## WHAT THE TASK REQUIRES:
Give the count of lines in the entries below that contain the string "round", and only that count.

(Saved data entries)
==========

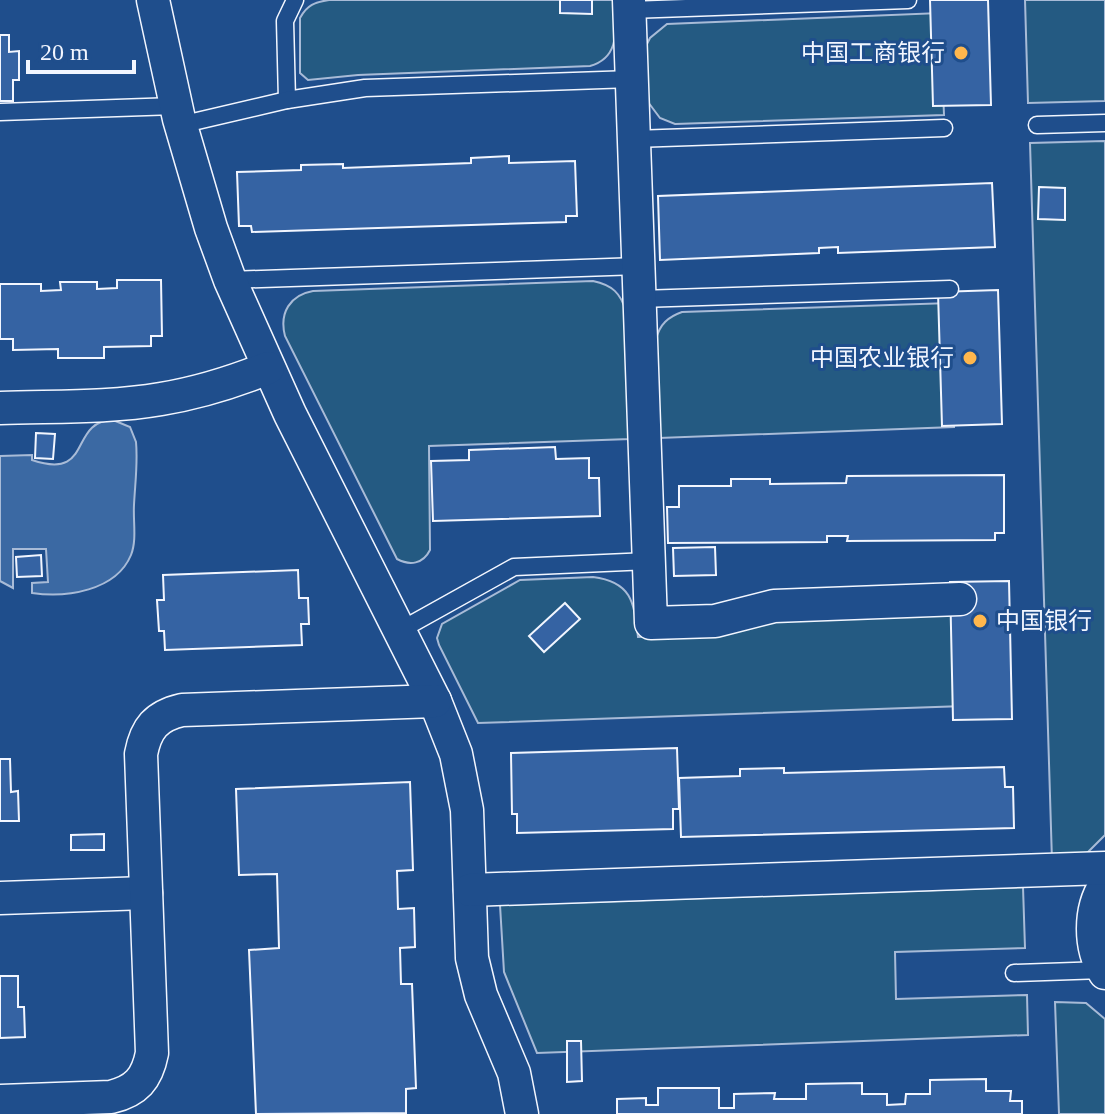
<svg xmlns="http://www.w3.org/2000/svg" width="1105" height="1114" viewBox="0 0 1105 1114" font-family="'Times New Roman','Noto Sans SC',serif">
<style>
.green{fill:#245a82;stroke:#a8bbd7;stroke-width:2}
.water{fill:#3b69a3;stroke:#a8bbd7;stroke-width:2}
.building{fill:#3563a3;stroke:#f2f6ff;stroke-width:2}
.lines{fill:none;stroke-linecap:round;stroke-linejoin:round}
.service-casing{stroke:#f2f6ff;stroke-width:19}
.minor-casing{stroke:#f2f6ff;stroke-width:35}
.service{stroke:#1f4e8c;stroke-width:16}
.minor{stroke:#1f4e8c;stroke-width:32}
.poi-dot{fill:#ffb74d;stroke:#1f4e8c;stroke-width:3}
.labels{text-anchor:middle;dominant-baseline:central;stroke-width:6;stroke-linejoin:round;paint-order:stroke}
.poi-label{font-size:24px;fill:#f2f6ff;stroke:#1f4e8c;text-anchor:end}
</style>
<rect width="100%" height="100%" fill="#1f4e8c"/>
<!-- green -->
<g class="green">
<path d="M329,0h286c0,26 7,57 -25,66l-232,9 -50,5 -8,-7v-55c7,-13 15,-16 29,-18z"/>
<path d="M1025,0h80v101l-77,2z"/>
<path d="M940,13l4,102 -269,9 -15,-6 -12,-16 -2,-56 4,-8 17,-14z"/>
<path d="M1105,141v694l-21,21 -32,5 -22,-718z"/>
<path d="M593,281c19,4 28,12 33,31l4,127 -201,7 1,104c-7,14 -20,16 -33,9l-112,-223c-6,-23 5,-41 28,-45z"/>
<path d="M950,303l4,124 -295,11 -3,-99c4,-15 12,-22 26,-27z"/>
<path d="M593,577c40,5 41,27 45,60l83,-3 43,-12 197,-9 3,93 -486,17 -39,-78 -2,-7 5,-14 78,-44z"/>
<path d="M1023,887l2,61 -130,4 1,47 131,-4 1,40 -491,18 -33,-81 -4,-67z"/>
<path d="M1055,1002l31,1 19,16v95h-46z"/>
</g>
<!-- water -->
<path class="water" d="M113,420l17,7 6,15c2,21 -1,42 -2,63 -1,16 3,35 -3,50 -15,36 -65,43 -99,38v-10l16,-1 -2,-33h-33v39l-13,-7v-125l32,-1v5c62,21 36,-39 81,-40z"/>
<!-- building -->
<g class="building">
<path d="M560,0h32v14l-32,-1z"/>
<path d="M930,0h58l3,105 -58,1z"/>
<path d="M0,35h9v17l10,-1v29h-6v21h-13z"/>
<path d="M509,156v7l66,-2 2,55h-11v6l-314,10 -1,-6h-12l-2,-54 64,-2v-5l42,-1v4l128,-5v-5z"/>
<path d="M992,183l3,64 -157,6v-6l-19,1v5l-159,7 -2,-64z"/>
<path d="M1039,187l26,1v32l-27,-1z"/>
<path d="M117,280h44l1,56h-11v10l-47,1v11h-46v-9l-45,1v-11h-13v-55h41v7l20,-1 -1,-8h37v7l20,-1z"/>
<path d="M998,290l4,134 -60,2 -4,-134z"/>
<path d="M36,433l19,1 -2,25 -18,-1z"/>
<path d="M555,447l1,12 33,-1v20h10l1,38 -167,5 -2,-60 38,-1v-10z"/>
<path d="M1004,475v58h-9v7l-148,1 1,-5h-21v6l-159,1 -1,-36h12v-21h52v-7h39v5l76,-1 1,-7z"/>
<path d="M715,547l1,28 -42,1 -1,-28z"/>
<path d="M41,555l1,21 -25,1 -1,-20z"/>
<path d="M298,570l1,28h9l1,26h-8l1,21 -137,5 -1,-19h-5l-2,-31h7l-1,-25z"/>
<path d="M1009,581l3,138 -59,1 -3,-138z"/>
<path d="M565,603l15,16 -36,33 -15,-16z"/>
<path d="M677,748l2,61h-6v20l-156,4v-19h-5l-1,-61z"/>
<path d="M0,759h10l1,33 7,-1 1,30h-19z"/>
<path d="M1004,767l1,20h8l1,41 -333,9 -2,-59 61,-2v-7l44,-1v5z"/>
<path d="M410,782l3,88 -16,1 1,38 16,-1 1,39 -15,1 1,36h11l4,104 -10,1v24l-150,1 -7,-164 30,-2 -2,-74 -38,1 -3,-86z"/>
<path d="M104,834v16h-33v-15z"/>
<path d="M0,976h18v31h6l1,30 -25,1z"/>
<path d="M567,1041h14l1,40 -15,1z"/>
<path d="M986,1079v12h25l-1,10h12v13h-405v-15l29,-1v7h12v-17h61v20h15v-14l41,-1 -1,6h32v-15l56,-1v11h25v11l18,-1 1,-10h24v-14z"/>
</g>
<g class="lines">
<!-- service casing -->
<g class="service-casing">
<g id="service">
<path d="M630,10l278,-10"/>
<path d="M287,100l-2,-79 10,-21"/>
<path d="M0,112l175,-6"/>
<path d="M180,125l107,-25 78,-12 267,-9"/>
<path d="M1037,125l68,-2"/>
<path d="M634,139l310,-11"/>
<path d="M229,280l410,-14"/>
<path d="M640,299l310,-10"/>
<path d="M399,631l115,-64 135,-6"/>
<path d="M1014,973l89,-3"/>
</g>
</g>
<!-- minor casing -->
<g class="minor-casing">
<g id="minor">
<path d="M153,0l26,119 32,109 19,52 60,134 145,287 21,53 11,56 5,148 9,37 33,78 8,41"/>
<path d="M629,0l22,623 64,-2 59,-15 186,-7"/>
<path d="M0,408c53,-2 109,0 161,-9 37,-6 72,-17 107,-31"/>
<path d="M1105,885c-16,25 -16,62 0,88"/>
<path d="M470,890l635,-22"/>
<path d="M0,898l146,-5"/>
<path d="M0,1101l111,-4c25,-6 36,-18 41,-44l-11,-299c5,-26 15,-38 41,-44l253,-9"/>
</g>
</g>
<!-- service -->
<use href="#service" class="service"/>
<!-- minor -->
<use href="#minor" class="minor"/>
</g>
<!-- markers -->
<g class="poi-dot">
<circle cx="961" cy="53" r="8"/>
<circle cx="970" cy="358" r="8"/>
<circle cx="980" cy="621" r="8"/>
</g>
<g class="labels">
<!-- poi labels -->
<g class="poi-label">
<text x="945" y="53">中国工商银行</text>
<text x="954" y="358">中国农业银行</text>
<text x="996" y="621" text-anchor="start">中国银行</text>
</g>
</g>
<!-- scale -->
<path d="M28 60v12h106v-12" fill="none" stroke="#f2f6ff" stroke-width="4"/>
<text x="40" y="60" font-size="24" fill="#f2f6ff" stroke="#1f4e8c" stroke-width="6" paint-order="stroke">20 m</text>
</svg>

==========

## RESPONSE TO THE EXERCISE:
2